A 96-year-old woman who worked as a secretary at a Nazi concentration camp during World War II fled her trial hours before she had to face a German court on charges of complicity in the murders of more than 11,000 people.
It was set to be the first of many hearings until June next year. But Irmgard Furchner did not show up Thursday morning, and the court announced she had run away from her nursing home near Hamburg in a cab to a subway station.
Police arrested the defendant a few hours later, a spokeswoman for the state Itzehoe court in northern Germany told The Washington Post.
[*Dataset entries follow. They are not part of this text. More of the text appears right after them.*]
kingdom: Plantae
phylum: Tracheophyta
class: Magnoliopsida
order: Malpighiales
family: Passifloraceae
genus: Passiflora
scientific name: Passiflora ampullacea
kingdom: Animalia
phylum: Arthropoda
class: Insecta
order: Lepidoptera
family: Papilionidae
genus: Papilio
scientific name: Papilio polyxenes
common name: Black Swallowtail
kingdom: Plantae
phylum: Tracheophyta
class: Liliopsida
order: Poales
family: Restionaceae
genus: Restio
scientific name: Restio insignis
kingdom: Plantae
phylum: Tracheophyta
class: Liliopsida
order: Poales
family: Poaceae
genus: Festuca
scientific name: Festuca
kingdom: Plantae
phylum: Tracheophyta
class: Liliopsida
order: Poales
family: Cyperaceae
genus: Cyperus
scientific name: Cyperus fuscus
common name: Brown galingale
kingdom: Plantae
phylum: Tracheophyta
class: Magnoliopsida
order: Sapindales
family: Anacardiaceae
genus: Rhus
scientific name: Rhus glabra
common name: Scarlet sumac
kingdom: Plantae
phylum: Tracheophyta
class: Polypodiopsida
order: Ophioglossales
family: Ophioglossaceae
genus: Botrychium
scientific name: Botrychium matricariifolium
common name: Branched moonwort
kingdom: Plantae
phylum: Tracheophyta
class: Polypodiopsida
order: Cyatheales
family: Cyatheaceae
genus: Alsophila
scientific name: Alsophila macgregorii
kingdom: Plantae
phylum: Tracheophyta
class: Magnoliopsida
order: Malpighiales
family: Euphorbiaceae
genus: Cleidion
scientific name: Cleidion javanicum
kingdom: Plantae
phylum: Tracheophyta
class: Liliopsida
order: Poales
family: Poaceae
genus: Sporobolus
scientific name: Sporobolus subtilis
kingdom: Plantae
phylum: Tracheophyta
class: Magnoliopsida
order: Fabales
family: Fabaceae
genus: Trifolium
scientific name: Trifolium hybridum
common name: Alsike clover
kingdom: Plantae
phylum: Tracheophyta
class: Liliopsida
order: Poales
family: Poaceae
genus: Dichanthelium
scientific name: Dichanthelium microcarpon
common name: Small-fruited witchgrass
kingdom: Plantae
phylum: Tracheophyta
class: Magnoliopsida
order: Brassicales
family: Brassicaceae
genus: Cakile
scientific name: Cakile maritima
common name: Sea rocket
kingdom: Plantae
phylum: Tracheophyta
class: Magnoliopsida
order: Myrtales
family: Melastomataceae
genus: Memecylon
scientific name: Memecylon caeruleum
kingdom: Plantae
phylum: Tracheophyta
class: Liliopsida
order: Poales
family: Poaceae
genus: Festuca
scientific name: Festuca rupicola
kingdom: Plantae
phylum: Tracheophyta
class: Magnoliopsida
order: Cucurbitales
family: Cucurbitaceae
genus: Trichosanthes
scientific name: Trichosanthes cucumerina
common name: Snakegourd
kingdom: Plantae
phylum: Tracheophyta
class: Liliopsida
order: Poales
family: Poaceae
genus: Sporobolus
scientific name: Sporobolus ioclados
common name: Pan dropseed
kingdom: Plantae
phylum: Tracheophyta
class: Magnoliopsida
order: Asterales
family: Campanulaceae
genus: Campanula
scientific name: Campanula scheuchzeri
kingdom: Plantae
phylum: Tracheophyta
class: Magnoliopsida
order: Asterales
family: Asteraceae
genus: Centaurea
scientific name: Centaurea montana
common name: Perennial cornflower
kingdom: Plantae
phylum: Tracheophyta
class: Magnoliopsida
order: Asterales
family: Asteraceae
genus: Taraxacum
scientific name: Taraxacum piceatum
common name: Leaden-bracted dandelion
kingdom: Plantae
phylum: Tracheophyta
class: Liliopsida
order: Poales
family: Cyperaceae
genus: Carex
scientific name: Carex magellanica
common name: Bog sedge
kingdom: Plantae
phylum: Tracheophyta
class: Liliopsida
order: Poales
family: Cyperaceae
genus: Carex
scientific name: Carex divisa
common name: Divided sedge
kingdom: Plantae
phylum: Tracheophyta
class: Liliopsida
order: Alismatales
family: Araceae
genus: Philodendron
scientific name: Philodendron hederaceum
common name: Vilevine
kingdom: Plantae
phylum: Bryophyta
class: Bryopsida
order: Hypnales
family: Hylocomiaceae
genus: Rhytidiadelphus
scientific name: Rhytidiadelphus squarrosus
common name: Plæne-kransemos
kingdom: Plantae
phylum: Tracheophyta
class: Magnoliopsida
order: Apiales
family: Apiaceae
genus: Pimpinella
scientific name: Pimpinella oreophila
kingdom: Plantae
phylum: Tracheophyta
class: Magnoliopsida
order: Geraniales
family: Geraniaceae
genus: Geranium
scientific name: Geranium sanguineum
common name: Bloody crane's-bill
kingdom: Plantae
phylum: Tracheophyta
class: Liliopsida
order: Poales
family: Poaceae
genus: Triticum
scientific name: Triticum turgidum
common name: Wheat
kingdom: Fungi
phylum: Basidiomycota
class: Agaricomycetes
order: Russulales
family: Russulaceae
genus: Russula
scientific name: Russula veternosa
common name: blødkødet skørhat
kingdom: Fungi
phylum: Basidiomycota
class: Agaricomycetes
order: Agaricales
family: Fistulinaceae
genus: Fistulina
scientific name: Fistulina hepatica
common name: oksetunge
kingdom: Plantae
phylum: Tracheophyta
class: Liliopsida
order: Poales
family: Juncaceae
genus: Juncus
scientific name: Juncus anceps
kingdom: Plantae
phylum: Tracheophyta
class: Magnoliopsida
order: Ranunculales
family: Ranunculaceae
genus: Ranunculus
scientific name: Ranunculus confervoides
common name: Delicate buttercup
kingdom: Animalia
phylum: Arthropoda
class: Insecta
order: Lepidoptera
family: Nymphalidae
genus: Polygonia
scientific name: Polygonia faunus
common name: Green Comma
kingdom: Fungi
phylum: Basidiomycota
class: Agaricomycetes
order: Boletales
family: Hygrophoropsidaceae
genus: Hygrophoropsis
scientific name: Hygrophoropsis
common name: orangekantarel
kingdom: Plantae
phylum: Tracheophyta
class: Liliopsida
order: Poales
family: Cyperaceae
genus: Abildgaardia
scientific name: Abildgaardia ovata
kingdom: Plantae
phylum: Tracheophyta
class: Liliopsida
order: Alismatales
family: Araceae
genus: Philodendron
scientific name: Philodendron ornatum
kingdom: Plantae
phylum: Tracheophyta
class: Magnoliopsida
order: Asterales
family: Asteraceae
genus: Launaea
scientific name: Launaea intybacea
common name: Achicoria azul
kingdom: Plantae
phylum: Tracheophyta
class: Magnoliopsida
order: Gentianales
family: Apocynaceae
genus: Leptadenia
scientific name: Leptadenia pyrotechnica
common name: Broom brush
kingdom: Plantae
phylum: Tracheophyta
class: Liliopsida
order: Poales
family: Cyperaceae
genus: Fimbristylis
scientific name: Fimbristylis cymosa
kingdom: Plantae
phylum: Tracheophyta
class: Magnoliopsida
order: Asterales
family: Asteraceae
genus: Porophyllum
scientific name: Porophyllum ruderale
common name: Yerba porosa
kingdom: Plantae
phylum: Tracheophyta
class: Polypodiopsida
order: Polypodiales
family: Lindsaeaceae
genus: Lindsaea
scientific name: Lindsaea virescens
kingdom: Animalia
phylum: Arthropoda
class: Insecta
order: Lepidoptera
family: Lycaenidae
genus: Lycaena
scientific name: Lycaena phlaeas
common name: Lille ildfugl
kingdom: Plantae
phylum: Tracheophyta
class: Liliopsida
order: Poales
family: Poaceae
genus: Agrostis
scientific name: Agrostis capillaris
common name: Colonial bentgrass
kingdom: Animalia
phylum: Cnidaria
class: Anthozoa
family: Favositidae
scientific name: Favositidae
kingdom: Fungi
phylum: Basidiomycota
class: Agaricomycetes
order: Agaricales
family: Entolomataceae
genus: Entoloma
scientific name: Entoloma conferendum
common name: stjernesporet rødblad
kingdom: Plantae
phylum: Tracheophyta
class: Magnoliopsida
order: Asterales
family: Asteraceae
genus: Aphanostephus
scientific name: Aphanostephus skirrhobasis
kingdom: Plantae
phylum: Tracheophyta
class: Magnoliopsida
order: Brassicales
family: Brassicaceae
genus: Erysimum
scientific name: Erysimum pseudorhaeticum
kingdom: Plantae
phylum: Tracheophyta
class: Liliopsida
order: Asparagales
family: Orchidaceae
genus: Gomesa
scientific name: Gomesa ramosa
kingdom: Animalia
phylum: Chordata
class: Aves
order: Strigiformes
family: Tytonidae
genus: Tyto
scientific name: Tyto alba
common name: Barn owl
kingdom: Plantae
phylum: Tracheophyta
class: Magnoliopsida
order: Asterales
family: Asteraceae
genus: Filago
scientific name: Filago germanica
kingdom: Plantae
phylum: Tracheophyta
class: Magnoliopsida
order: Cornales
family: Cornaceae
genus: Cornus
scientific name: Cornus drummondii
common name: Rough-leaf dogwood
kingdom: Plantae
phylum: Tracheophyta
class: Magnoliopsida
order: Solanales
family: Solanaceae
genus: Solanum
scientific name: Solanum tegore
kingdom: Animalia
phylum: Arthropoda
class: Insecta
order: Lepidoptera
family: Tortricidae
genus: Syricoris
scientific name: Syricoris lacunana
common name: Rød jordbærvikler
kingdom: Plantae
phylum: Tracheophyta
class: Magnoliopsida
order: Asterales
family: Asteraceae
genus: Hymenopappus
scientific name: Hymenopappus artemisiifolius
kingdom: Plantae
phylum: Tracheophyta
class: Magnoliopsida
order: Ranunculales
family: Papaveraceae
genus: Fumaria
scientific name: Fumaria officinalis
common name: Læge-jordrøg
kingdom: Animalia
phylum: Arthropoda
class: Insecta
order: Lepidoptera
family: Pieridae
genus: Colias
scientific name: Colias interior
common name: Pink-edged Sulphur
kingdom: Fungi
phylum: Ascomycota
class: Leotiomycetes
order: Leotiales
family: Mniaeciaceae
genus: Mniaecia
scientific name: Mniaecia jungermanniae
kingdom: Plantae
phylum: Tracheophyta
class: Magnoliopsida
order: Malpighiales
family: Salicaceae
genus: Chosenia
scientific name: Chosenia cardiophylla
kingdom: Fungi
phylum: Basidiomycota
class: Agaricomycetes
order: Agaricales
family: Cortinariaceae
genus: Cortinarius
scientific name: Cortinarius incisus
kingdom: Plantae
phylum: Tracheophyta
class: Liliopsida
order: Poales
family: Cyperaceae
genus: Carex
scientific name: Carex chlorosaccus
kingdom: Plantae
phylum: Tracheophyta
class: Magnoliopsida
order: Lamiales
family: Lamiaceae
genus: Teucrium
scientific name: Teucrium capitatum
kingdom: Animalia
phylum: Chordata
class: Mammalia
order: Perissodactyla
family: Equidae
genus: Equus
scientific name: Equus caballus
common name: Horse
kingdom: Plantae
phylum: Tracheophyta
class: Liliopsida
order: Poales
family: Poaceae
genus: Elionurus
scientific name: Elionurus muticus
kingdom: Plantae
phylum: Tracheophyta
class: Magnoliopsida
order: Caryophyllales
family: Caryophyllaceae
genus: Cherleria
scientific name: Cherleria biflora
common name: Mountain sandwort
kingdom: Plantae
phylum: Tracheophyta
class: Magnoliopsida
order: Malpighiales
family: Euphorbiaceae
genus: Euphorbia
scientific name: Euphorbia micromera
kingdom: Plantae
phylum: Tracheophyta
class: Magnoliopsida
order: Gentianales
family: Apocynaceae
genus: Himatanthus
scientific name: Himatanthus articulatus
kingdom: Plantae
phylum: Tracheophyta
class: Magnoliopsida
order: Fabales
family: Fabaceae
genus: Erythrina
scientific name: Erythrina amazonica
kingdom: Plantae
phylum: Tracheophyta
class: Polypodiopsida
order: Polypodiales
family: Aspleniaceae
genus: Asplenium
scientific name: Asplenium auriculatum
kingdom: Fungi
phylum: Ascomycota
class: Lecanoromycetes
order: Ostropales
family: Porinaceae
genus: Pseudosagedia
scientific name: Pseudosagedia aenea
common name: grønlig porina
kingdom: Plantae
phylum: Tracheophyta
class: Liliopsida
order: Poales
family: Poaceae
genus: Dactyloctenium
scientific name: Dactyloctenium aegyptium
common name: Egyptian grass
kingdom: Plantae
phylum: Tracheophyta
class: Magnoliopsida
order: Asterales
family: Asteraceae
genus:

The officers will take her to a court that will decide whether to jail her, despite her old age, for fleeing the hearing, or guarantee by other means that she will not skip the next one in October, court spokeswoman Frederike Milhoffer added.
The case draws on a landmark ruling in 2011, when a Munich court convicted an ex-Nazi guard, paving the way for prosecuting any staff member who once played a role in the death camps as an accessory to murder.
Still, while German courts have tried camp guards and accountants, the former secretary is the first woman to face charges for many years.
Prosecutors accused Furchner this year of aiding “the systematic killing” of prisoners between 1943 and 1945 when she was the stenographer and typist of the commandant of Stutthof camp in Poland. A juvenile court will hear the case because she was between 18 and 19 years old at the time of the alleged crimes.
Law enforcement officials seeking to pursue Holocaust cases and bring closure for survivors face a race against time as more and more alleged Nazi staff, and their victims, die from old age before they can get to court.
The charges against Furchner stemmed from an investigation that started in 2016 and interviews with witnesses that spanned several countries. Her defense lawyer has questioned whether she ever knew the details of the atrocities that unfolded in the camp where she worked — she has claimed she did not know.
More than 60,000 people are believed to have died at Stutthof, where Polish and Soviet victims including Jews were encircled by electric barbed-wire fences in a wooded, secluded part of northern Poland’s Baltic coast. Guards put prisoners to death in a gas chamber, doctors killed others too sick to work with injections, and many died of disease.
According to the public broadcaster that spoke to her last year, the camp’s ex-typist gave her testimony as a witness in other cases in the 1950s. At the time, it said, she testified that she used to type out execution orders for the commandant, Paul Werner Hoppe, and that most of his letters crossed her desk.
Before her escape attempt on Thursday, the suspect wrote to the judge, saying she did not want to stand trial because of her age and health, in a letter excerpt published by German news magazine Der Spiegel last week. She added that she didn’t understand why she should go to court more than 76 years after the war.